▶ [Aim of the exercise] Write out the text of every entry below again, swapping each "Horoscop" for "Zodiac" and changing nothing else. Omit the pictures.

***

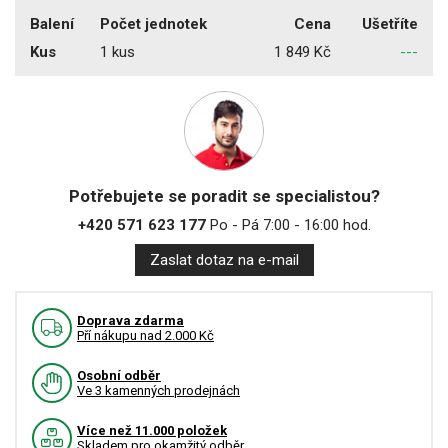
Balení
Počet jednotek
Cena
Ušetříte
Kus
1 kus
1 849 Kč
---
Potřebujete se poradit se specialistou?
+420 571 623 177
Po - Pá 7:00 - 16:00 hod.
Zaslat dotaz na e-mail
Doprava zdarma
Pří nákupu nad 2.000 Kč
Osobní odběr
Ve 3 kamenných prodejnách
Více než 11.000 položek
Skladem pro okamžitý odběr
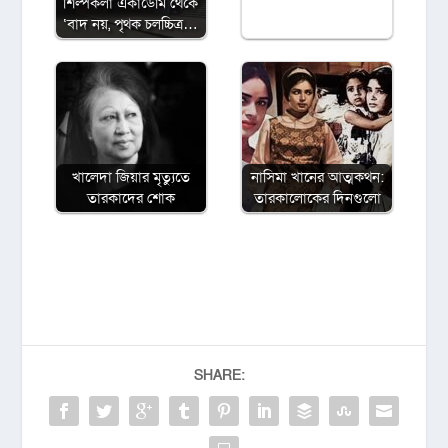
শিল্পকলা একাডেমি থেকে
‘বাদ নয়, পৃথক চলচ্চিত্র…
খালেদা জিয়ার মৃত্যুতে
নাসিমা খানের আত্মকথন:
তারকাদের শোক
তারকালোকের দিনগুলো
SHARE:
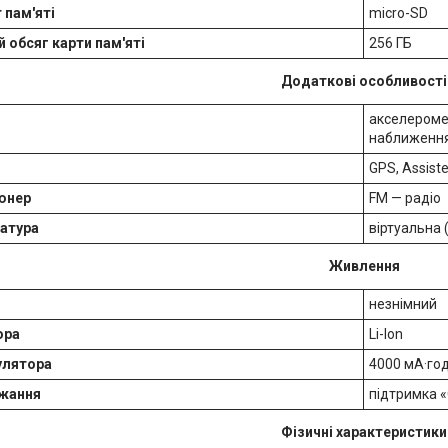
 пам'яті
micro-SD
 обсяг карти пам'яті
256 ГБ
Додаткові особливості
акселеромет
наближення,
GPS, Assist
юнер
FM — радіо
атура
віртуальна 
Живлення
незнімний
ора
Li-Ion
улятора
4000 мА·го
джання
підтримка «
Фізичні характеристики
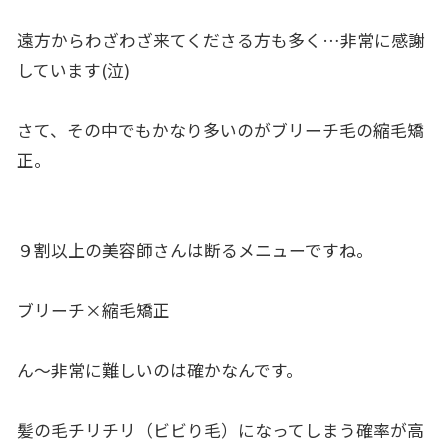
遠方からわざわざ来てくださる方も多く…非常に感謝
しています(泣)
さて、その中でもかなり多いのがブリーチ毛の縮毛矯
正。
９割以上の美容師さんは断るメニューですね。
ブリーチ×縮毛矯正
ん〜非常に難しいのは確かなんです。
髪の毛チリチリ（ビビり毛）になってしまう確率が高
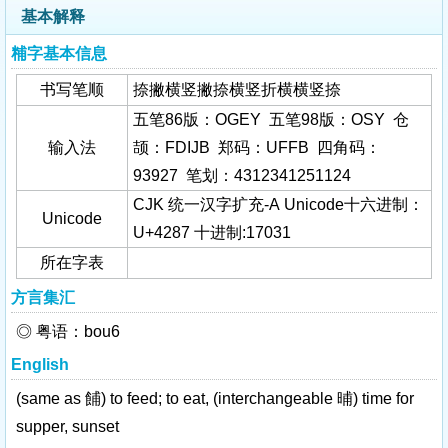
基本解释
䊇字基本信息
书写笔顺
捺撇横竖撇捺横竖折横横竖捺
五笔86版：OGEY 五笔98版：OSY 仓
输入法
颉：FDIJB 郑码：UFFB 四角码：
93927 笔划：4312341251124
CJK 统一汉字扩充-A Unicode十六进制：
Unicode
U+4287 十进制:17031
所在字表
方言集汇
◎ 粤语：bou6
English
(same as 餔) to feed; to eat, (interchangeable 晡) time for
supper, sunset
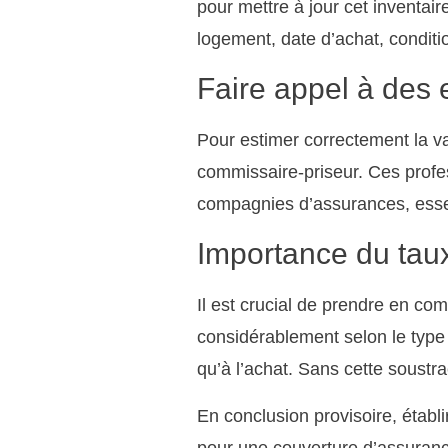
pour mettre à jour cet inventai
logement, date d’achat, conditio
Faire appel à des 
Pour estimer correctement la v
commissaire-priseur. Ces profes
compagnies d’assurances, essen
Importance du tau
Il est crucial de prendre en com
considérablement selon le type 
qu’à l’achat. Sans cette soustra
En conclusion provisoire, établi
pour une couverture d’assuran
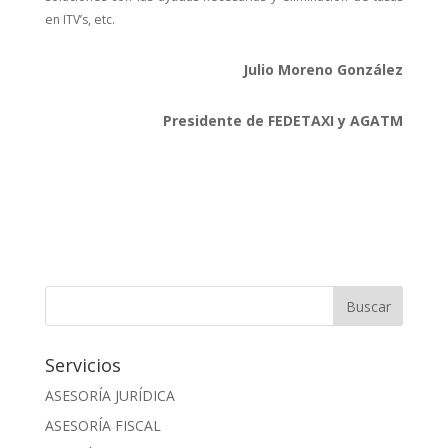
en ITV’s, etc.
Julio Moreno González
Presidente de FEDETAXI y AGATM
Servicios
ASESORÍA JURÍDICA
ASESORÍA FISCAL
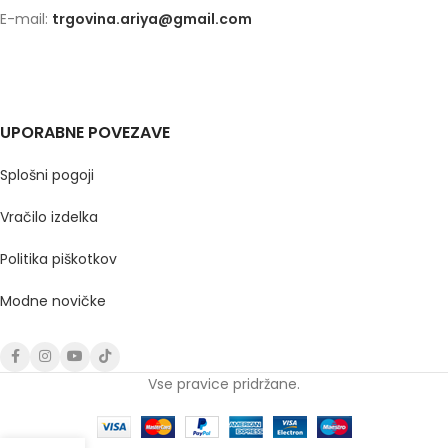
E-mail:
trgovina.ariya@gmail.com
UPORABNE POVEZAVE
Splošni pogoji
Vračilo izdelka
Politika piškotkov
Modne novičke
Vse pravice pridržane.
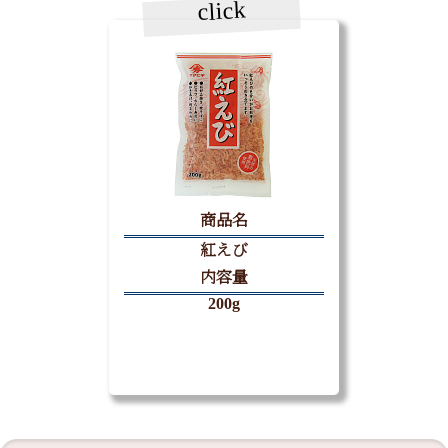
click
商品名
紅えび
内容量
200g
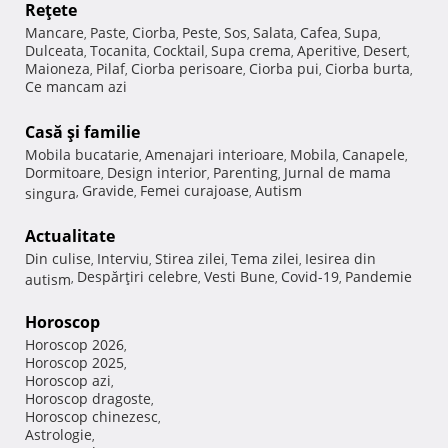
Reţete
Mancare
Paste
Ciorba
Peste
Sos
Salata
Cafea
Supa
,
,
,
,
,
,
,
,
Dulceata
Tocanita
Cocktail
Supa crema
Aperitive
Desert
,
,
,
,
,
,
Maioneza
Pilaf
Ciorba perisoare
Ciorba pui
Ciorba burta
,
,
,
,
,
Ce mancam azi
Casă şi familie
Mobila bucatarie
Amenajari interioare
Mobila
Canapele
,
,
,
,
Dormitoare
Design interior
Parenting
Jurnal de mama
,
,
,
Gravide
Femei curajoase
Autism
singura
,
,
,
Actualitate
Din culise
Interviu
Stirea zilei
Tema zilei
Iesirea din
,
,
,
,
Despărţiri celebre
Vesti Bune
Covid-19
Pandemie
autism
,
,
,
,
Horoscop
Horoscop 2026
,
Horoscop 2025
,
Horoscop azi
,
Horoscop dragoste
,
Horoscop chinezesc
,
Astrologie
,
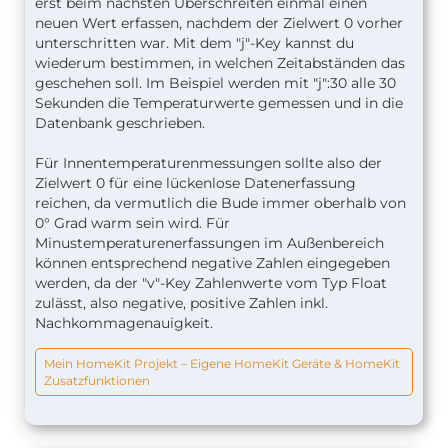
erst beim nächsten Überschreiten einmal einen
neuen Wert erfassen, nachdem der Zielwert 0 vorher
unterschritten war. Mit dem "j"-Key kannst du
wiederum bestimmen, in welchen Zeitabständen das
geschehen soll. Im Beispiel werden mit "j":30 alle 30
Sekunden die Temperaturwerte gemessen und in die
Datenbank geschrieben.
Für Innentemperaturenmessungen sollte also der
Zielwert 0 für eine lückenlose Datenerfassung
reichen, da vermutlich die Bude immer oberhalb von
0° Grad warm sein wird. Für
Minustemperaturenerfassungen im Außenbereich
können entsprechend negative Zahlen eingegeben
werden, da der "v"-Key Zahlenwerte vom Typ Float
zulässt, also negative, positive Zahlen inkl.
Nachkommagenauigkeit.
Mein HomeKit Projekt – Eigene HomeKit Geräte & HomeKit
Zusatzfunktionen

***

▶ [Solution]
Balení
Počet jednotek
Cena
Ušetříte
Kus
1 kus
1 849 Kč
---
Potřebujete se poradit se specialistou?
+420 571 623 177
Po - Pá 7:00 - 16:00 hod.
Zaslat dotaz na e-mail
Doprava zdarma
Pří nákupu nad 2.000 Kč
Osobní odběr
Ve 3 kamenných prodejnách
Více než 11.000 položek
Skladem pro okamžitý odběr
শিল্পকলা একাডেমি থেকে
‘বাদ নয়, পৃথক চলচ্চিত্র…
খালেদা জিয়ার মৃত্যুতে
নাসিমা খানের আত্মকথন:
তারকাদের শোক
তারকালোকের দিনগুলো
SHARE:
 пам'яті
micro-SD
 обсяг карти пам'яті
256 ГБ
Додаткові особливості
акселеромет
наближення,
GPS, Assist
юнер
FM — радіо
атура
віртуальна 
Живлення
незнімний
ора
Li-Ion
улятора
4000 мА·го
джання
підтримка «
Фізичні характеристики
遠方からわざわざ来てくださる方も多く…非常に感謝
しています(泣)
さて、その中でもかなり多いのがブリーチ毛の縮毛矯
正。
９割以上の美容師さんは断るメニューですね。
ブリーチ×縮毛矯正
ん〜非常に難しいのは確かなんです。
髪の毛チリチリ（ビビり毛）になってしまう確率が高
基本解释
䊇字基本信息
书写笔顺
捺撇横竖撇捺横竖折横横竖捺
五笔86版：OGEY 五笔98版：OSY 仓
输入法
颉：FDIJB 郑码：UFFB 四角码：
93927 笔划：4312341251124
CJK 统一汉字扩充-A Unicode十六进制：
Unicode
U+4287 十进制:17031
所在字表
方言集汇
◎ 粤语：bou6
English
(same as 餔) to feed; to eat, (interchangeable 晡) time for
supper, sunset
pour mettre à jour cet inventai
logement, date d’achat, conditio
Faire appel à des 
Pour estimer correctement la v
commissaire-priseur. Ces profes
compagnies d’assurances, essen
Importance du tau
Il est crucial de prendre en com
considérablement selon le type 
qu’à l’achat. Sans cette soustra
En conclusion provisoire, établi
pour une couverture d’assuran
en ITV’s, etc.
Julio Moreno González
Presidente de FEDETAXI y AGATM
Servicios
ASESORÍA JURÍDICA
ASESORÍA FISCAL
E-mail:
trgovina.ariya@gmail.com
UPORABNE POVEZAVE
Splošni pogoji
Vračilo izdelka
Politika piškotkov
Modne novičke
Vse pravice pridržane.
click
商品名
紅えび
内容量
200g
Reţete
Mancare
Paste
Ciorba
Peste
Sos
Salata
Cafea
Supa
,
,
,
,
,
,
,
,
Dulceata
Tocanita
Cocktail
Supa crema
Aperitive
Desert
,
,
,
,
,
,
Maioneza
Pilaf
Ciorba perisoare
Ciorba pui
Ciorba burta
,
,
,
,
,
Ce mancam azi
Casă şi familie
Mobila bucatarie
Amenajari interioare
Mobila
Canapele
,
,
,
,
Dormitoare
Design interior
Parenting
Jurnal de mama
,
,
,
Gravide
Femei curajoase
Autism
singura
,
,
,
Actualitate
Din culise
Interviu
Stirea zilei
Tema zilei
Iesirea din
,
,
,
,
Despărţiri celebre
Vesti Bune
Covid-19
Pandemie
autism
,
,
,
,
Zodiac
Zodiac 2026
,
Zodiac 2025
,
Zodiac azi
,
Zodiac dragoste
,
Zodiac chinezesc
,
Astrologie
,
erst beim nächsten Überschreiten einmal einen
neuen Wert erfassen, nachdem der Zielwert 0 vorher
unterschritten war. Mit dem "j"-Key kannst du
wiederum bestimmen, in welchen Zeitabständen das
geschehen soll. Im Beispiel werden mit "j":30 alle 30
Sekunden die Temperaturwerte gemessen und in die
Datenbank geschrieben.
Für Innentemperaturenmessungen sollte also der
Zielwert 0 für eine lückenlose Datenerfassung
reichen, da vermutlich die Bude immer oberhalb von
0° Grad warm sein wird. Für
Minustemperaturenerfassungen im Außenbereich
können entsprechend negative Zahlen eingegeben
werden, da der "v"-Key Zahlenwerte vom Typ Float
zulässt, also negative, positive Zahlen inkl.
Nachkommagenauigkeit.
Mein HomeKit Projekt – Eigene HomeKit Geräte & HomeKit
Zusatzfunktionen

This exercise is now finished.